| Work required |
Search the records below for the word "Released" and show every line where it occurs.

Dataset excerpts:
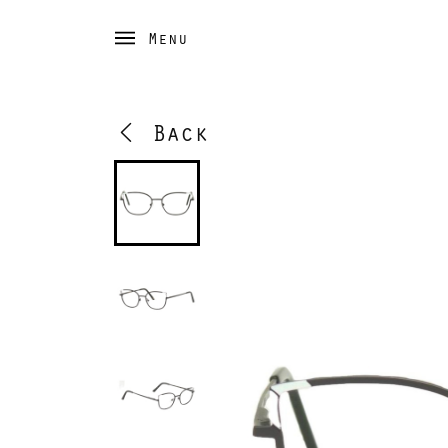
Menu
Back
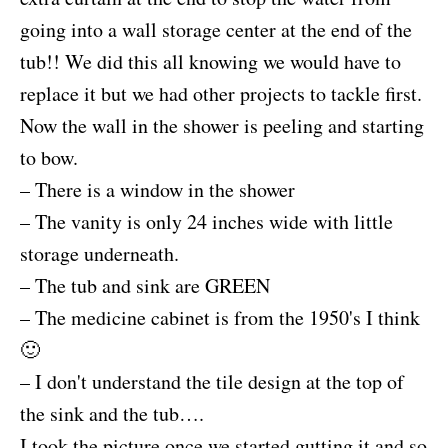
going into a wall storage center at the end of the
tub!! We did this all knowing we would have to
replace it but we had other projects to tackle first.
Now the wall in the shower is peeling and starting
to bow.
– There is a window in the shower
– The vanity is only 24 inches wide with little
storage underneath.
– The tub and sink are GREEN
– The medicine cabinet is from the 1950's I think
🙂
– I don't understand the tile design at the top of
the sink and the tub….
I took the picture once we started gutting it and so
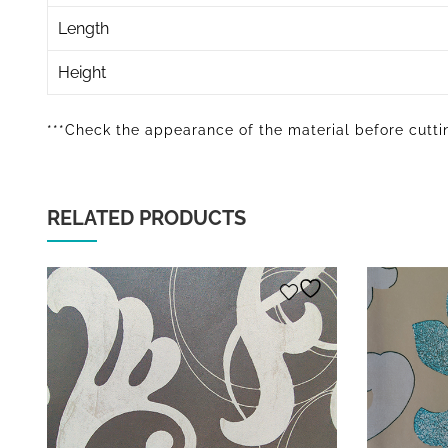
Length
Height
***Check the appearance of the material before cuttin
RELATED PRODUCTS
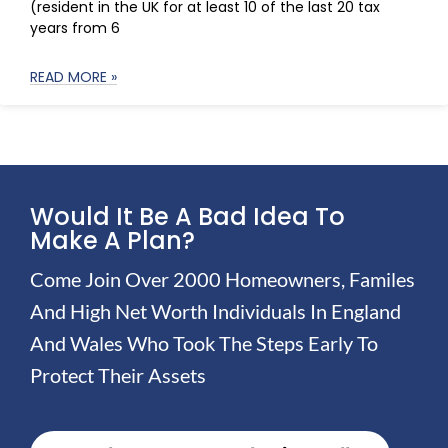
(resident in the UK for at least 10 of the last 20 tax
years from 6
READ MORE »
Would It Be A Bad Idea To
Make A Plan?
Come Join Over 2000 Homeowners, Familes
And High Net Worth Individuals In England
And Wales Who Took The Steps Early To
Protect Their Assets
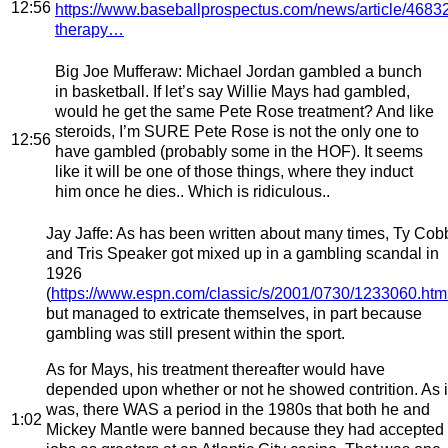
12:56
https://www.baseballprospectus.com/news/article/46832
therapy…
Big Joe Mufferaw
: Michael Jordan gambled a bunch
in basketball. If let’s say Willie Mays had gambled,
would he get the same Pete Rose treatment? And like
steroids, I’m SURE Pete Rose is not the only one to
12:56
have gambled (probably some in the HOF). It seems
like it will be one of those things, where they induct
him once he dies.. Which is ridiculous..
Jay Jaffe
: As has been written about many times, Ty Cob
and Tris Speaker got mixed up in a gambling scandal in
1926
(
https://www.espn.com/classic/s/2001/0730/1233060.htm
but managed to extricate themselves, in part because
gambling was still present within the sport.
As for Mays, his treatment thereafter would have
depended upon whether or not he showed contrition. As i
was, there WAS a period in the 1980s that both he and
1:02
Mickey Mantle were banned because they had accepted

* * *

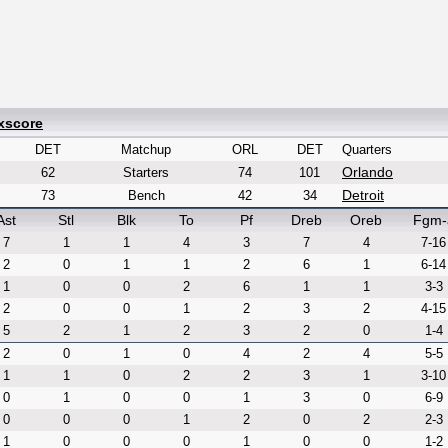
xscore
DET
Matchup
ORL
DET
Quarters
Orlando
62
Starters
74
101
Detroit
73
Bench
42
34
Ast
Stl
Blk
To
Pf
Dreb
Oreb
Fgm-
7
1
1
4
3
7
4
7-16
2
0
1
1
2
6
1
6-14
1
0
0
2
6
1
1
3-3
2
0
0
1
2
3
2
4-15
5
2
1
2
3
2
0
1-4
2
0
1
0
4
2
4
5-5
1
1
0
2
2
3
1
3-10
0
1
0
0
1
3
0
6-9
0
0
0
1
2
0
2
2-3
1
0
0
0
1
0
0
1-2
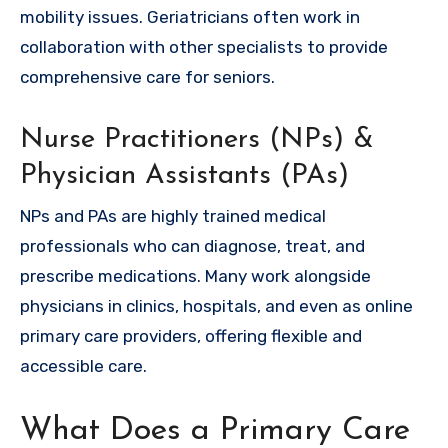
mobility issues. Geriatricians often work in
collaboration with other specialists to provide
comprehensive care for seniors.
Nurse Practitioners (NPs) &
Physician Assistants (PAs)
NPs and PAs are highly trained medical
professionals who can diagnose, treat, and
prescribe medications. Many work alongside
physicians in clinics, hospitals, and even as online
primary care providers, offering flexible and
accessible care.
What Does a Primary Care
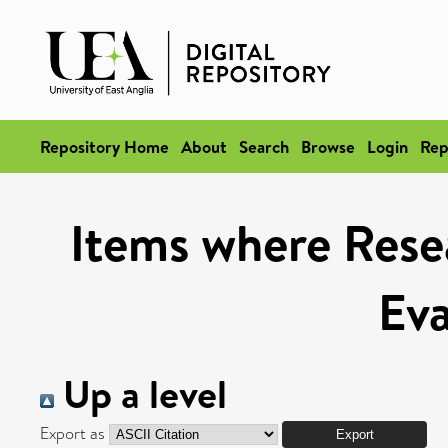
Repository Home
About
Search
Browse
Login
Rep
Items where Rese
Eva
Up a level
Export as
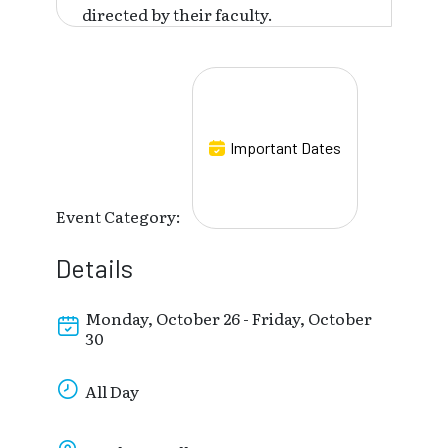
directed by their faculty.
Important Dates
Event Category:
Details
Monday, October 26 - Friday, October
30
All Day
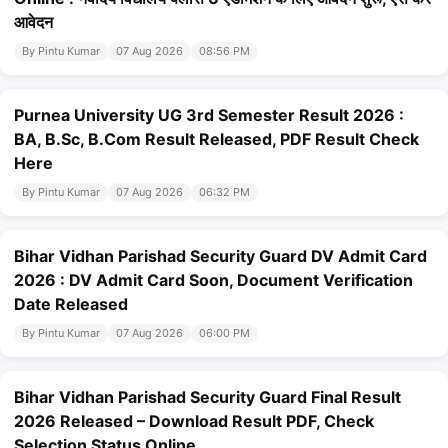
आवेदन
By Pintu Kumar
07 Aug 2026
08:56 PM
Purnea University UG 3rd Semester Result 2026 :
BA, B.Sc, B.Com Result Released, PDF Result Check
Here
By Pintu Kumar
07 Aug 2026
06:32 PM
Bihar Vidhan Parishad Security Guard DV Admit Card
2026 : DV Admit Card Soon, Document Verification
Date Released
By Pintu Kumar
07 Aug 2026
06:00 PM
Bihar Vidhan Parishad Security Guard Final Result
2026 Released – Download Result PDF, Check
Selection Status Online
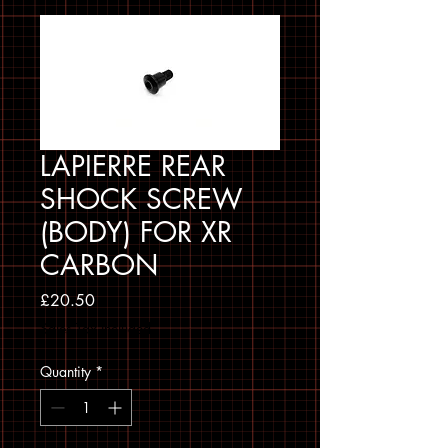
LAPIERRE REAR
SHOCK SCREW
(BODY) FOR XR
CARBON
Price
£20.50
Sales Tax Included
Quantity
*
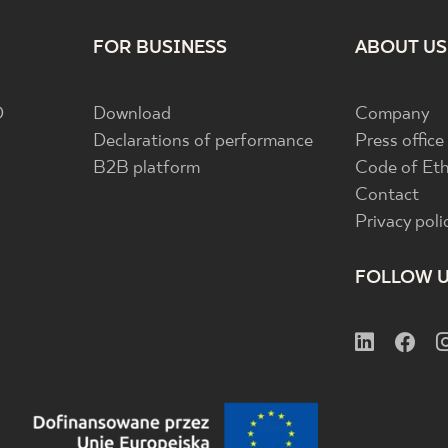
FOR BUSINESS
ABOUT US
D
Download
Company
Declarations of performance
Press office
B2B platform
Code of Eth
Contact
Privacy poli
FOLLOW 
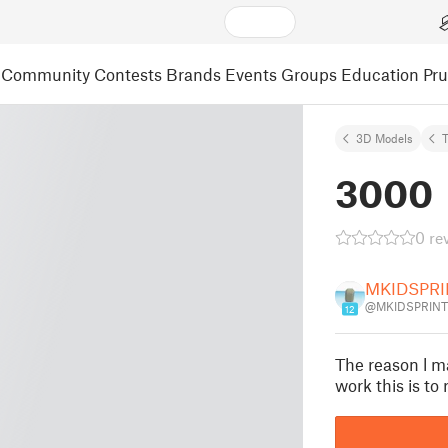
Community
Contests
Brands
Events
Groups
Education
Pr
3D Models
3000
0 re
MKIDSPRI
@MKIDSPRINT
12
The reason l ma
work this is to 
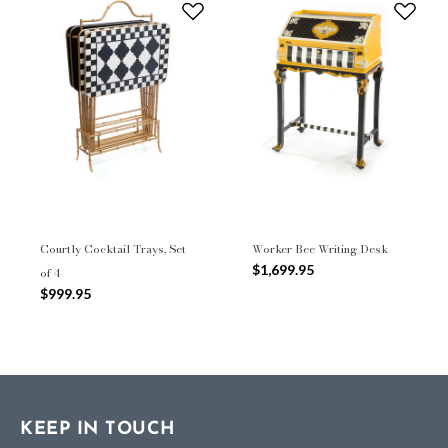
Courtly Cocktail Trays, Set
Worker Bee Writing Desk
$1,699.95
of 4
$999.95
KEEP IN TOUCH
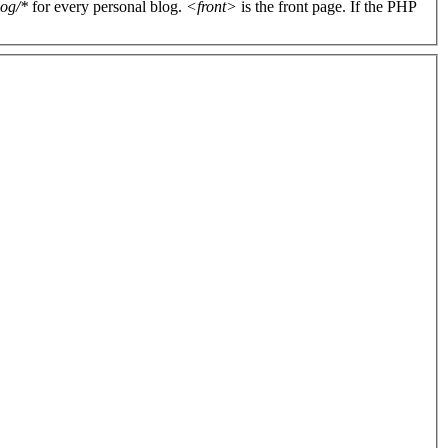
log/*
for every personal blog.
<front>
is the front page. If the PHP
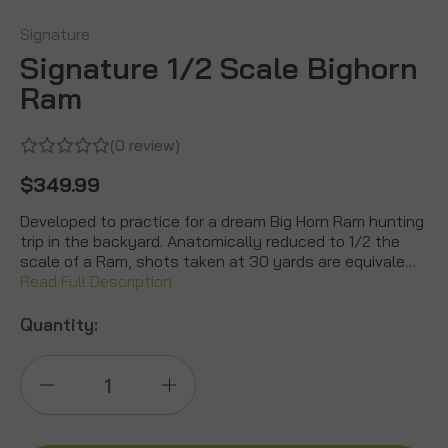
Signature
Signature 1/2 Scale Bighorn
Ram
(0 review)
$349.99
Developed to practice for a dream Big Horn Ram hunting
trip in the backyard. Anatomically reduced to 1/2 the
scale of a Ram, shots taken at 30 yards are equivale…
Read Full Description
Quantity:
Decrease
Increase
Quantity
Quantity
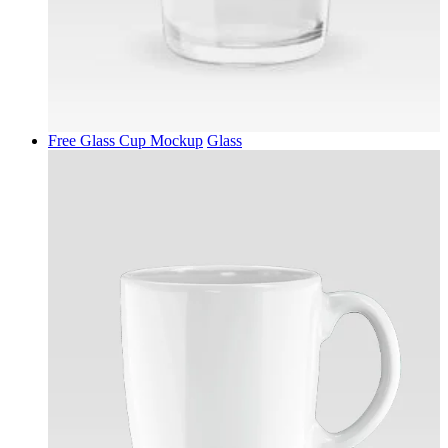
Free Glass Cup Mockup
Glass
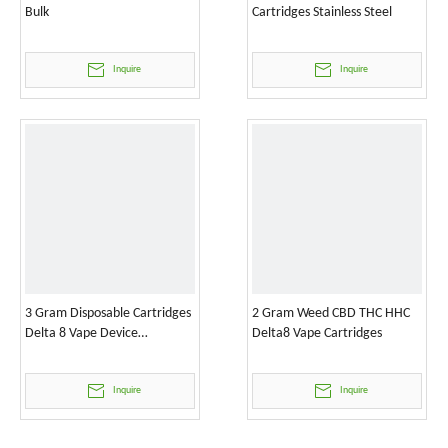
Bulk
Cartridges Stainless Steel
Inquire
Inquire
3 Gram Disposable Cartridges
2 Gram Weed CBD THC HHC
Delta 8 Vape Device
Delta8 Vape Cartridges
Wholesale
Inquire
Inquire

| Result of the task |
BA, B.Sc, B.Com Result Released, PDF Result Check
Date Released
2026 Released – Download Result PDF, Check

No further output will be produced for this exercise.